Policing Around Us
Policing around us at a glance
- In Austin, the total current funding for the Austin Police Department is 40% or roughly $400 million.
- 44% of approved APD contract money is for biometrics/surveillance. One of these contracts is for an Automatic License Plate reader that captured over 25 million license plate readings from 2016-2017 and shared the information with 817 law enforcement agencies.
- APD has a gang suppression unit and the Austin ISD Police has a joint juvenile gang taskforce. Gang lists and units have a troubled history of racial profiling.
- While the majority of APD funding comes from the city, APD has also applied for and received external grants. An example is the 1 million dollar grant that APD received from the Department of Justice for the Riverside Togetherness Project (RTP). The RTP increased policing in the Riverside area, where Mike Ramos was shot and killed by APD.
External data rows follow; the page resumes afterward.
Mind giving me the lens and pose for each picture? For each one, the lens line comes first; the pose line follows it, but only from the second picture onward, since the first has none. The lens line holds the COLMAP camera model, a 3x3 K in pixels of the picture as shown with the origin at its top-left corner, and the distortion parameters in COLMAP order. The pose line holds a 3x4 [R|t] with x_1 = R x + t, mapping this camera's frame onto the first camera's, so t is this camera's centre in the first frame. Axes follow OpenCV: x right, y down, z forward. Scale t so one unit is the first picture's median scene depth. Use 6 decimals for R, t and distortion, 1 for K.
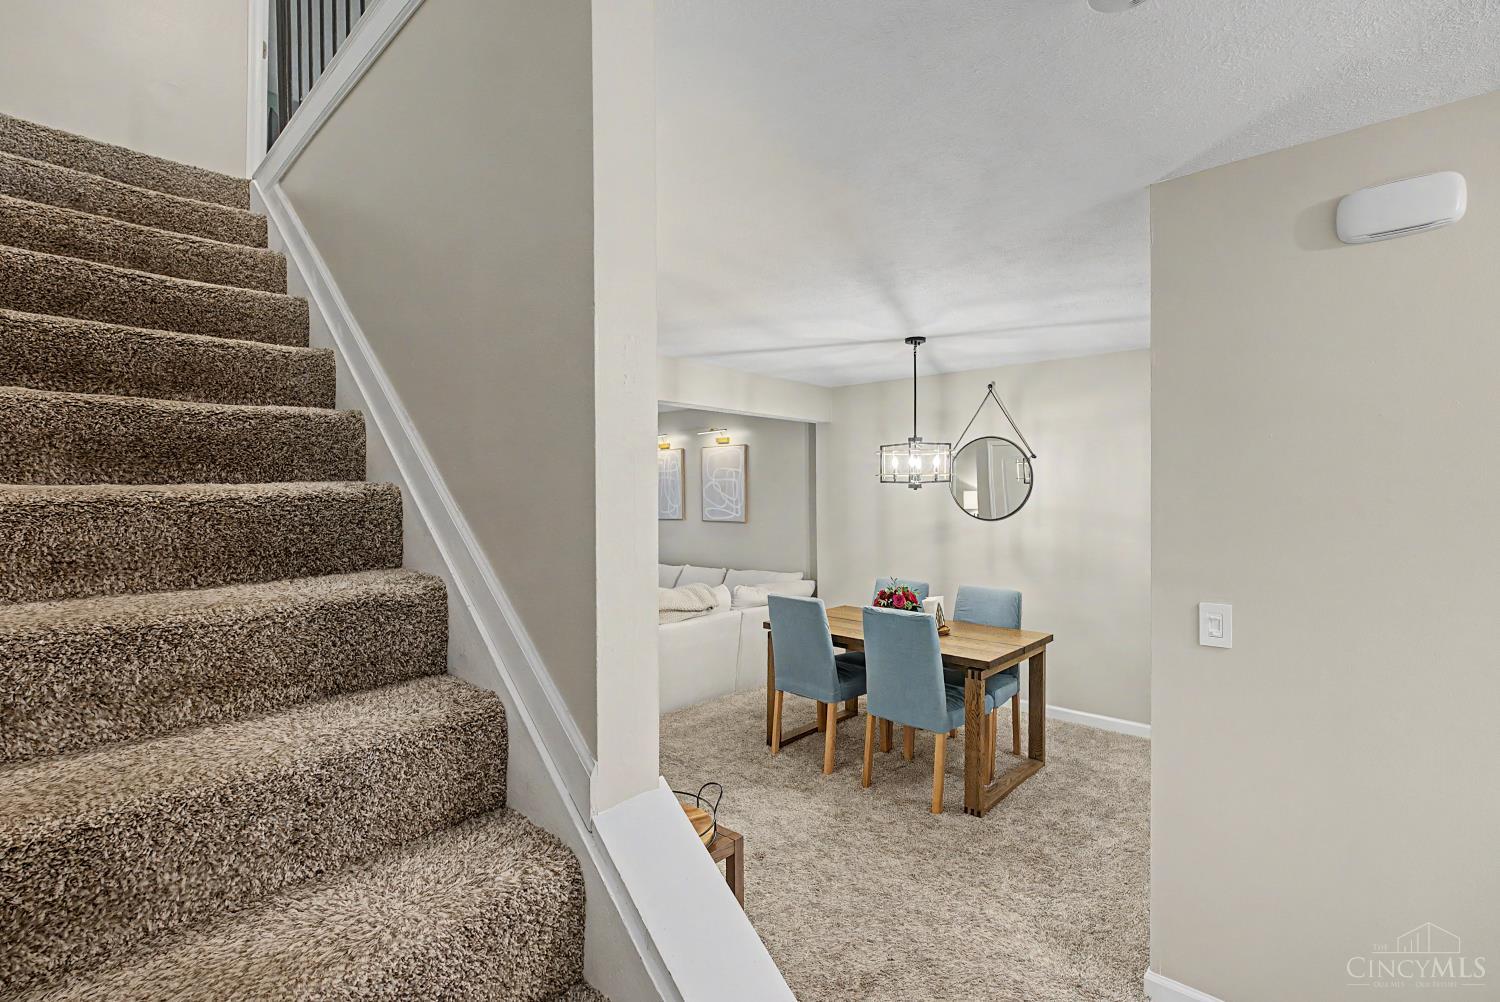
lens RADIAL K [[679.0, 0, 753.4], [0, 679.0, 497.6], [0, 0, 1]] dist [0.001052, 0.000610]
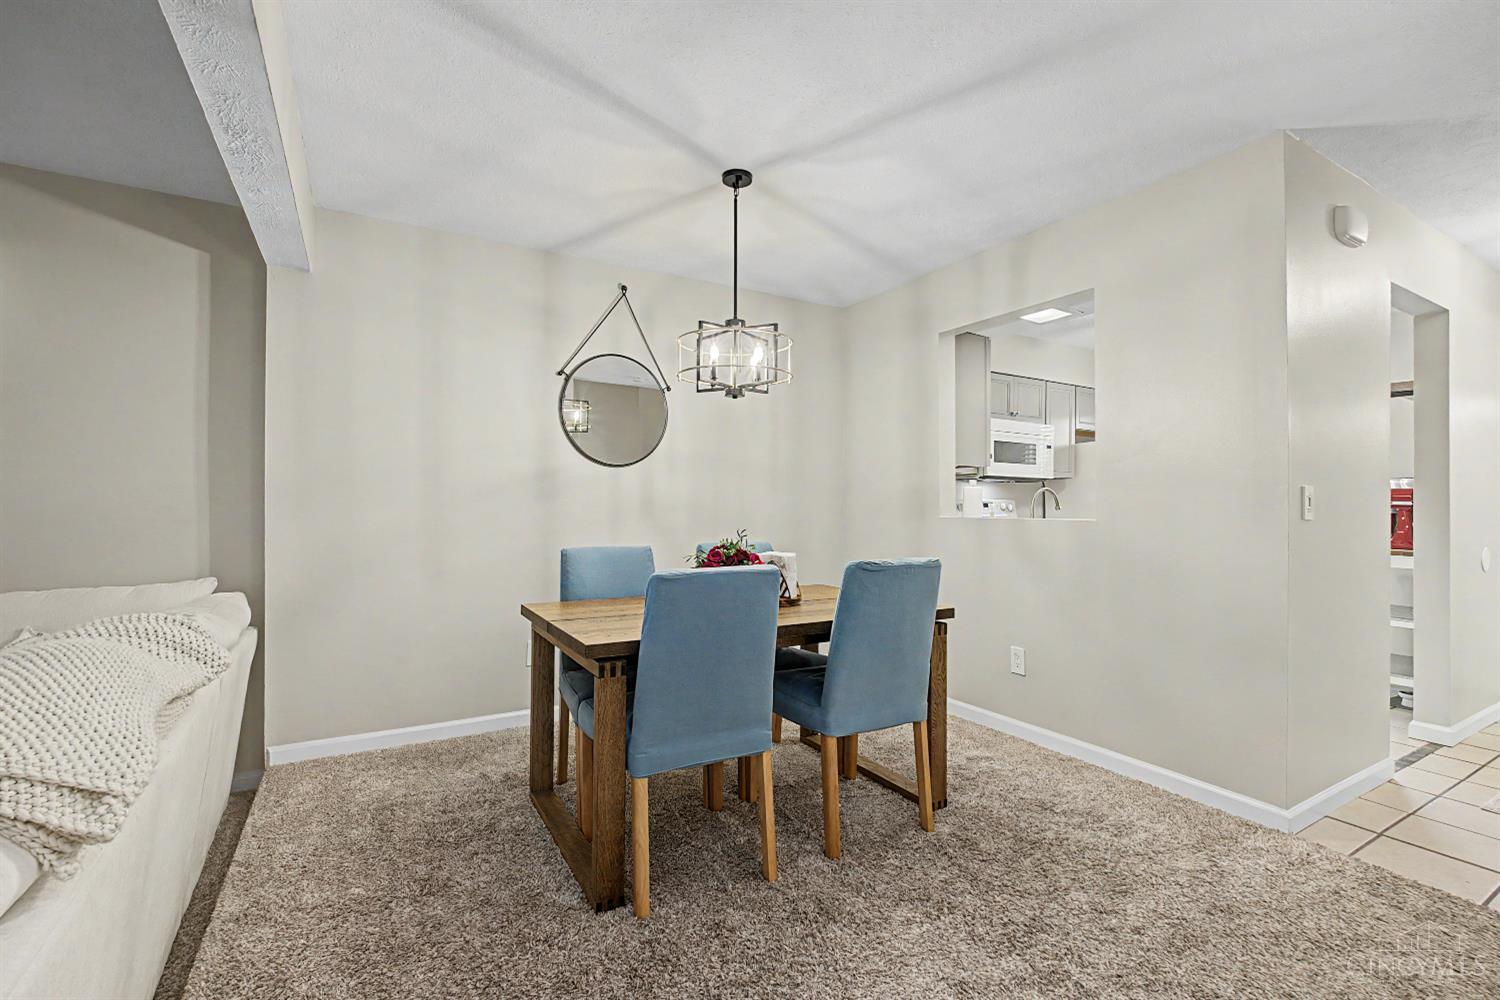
lens RADIAL K [[679.0, 0, 753.4], [0, 679.0, 496.6], [0, 0, 1]] dist [0.001052, 0.000610]
pose [[0.299052, 0.009013, 0.954194, -0.403433], [-0.002169, 0.999959, -0.008765, 0.091302], [-0.954234, 0.000552, 0.299060, 0.771388]]
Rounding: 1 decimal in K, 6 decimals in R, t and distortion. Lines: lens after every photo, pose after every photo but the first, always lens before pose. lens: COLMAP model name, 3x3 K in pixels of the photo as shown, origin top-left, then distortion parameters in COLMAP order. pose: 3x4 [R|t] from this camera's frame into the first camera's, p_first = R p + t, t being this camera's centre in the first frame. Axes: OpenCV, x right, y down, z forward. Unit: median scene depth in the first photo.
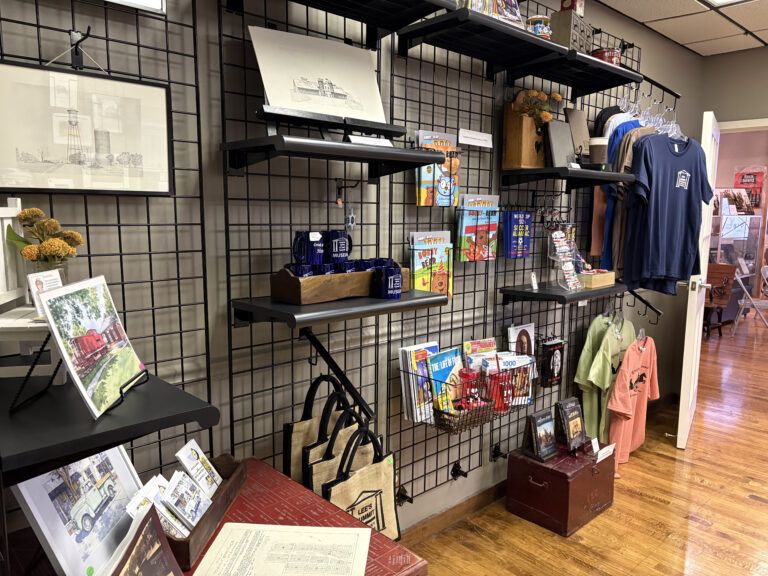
lens RADIAL K [[576.6, 0, 384.4], [0, 576.6, 284.5], [0, 0, 1]] dist [0.016659, 0.005969]
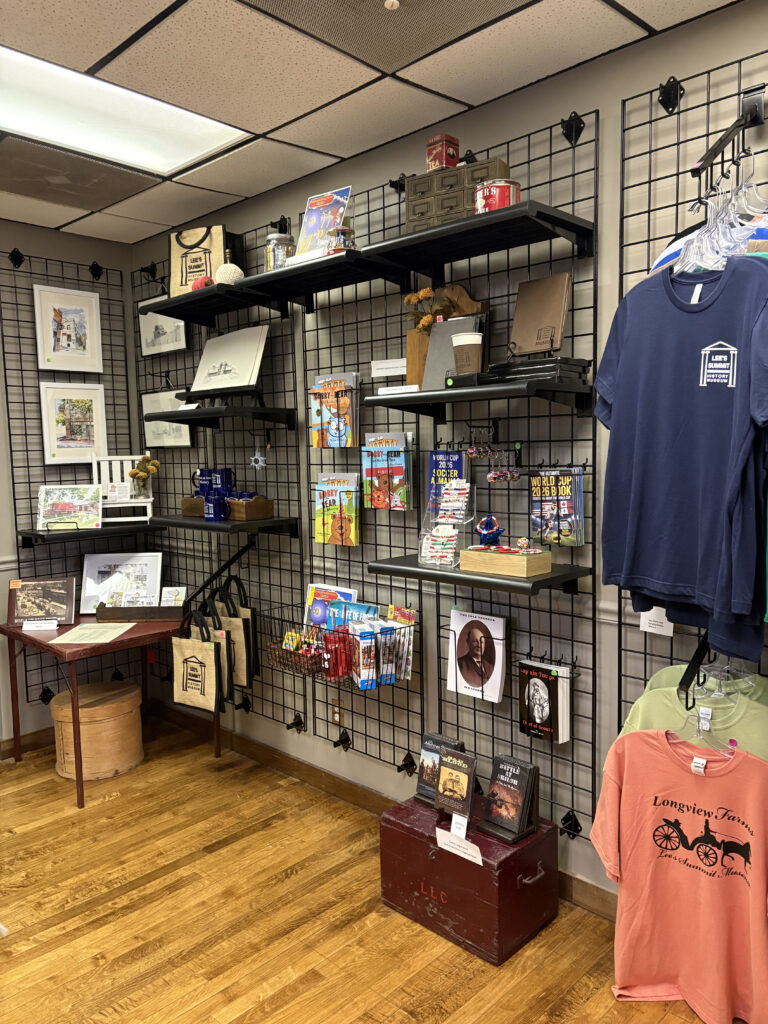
lens RADIAL K [[768.8, 0, 384.0], [0, 768.8, 516.3], [0, 0, 1]] dist [0.016659, 0.005969]
pose [[0.058666, 0.071066, -0.995745, 1.312704], [-0.115712, 0.991224, 0.063926, -0.105601], [0.991549, 0.111469, 0.066374, 0.938882]]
- The City Manager, Spencer Cronk who recently came to Austin from Mineappolis, is in charge of drafting the budget and present to the City Council for a vote.
- This year, budget hearings are scheduled for July 23rd, 30th, and August 4th. Final vote to approve the budget will take place from August 12th-14th.
- In Travis County, the Justice System and Public Safety — which includes the Sheriff’s department — take up 1/3 of the county’s general funds.
- Travis County currently has an electronic monitoring contract with a company owned by prison profiteer CoreCivic as well as database contracts with companies that routinely share information with ICE.
- Travis County is a partner to the Austin Intelligence Regional Center and has an active contract with them.
- ICE has open access to the Travis County Jail and all database records.
- The Preliminary County Budget will be published by July 27, 2020. The budget and tax rate will be adopted on September 29, 2020.
- Surrounding Areas
- While we are focusing our efforts on the City of Austin and Travis County, it is important to keep an eye on our neighboring counties, particularly Bastrop, Williamson, Hays, and Caldwell. Investment of money in policing at the expense of community needs is not exclusive to large urban areas. Suburban and rural counties and cities dedicate significant resources to policing that could be used to infuse local economies. An example of this is the alarming rate of U.S. Department of Agriculture grants that are used for incarceration purposes.
- In all cities and counties in Texas, policing inevitably leads to the ICE detention and deportation pipeline due to SB4, surveillance, and data sharing.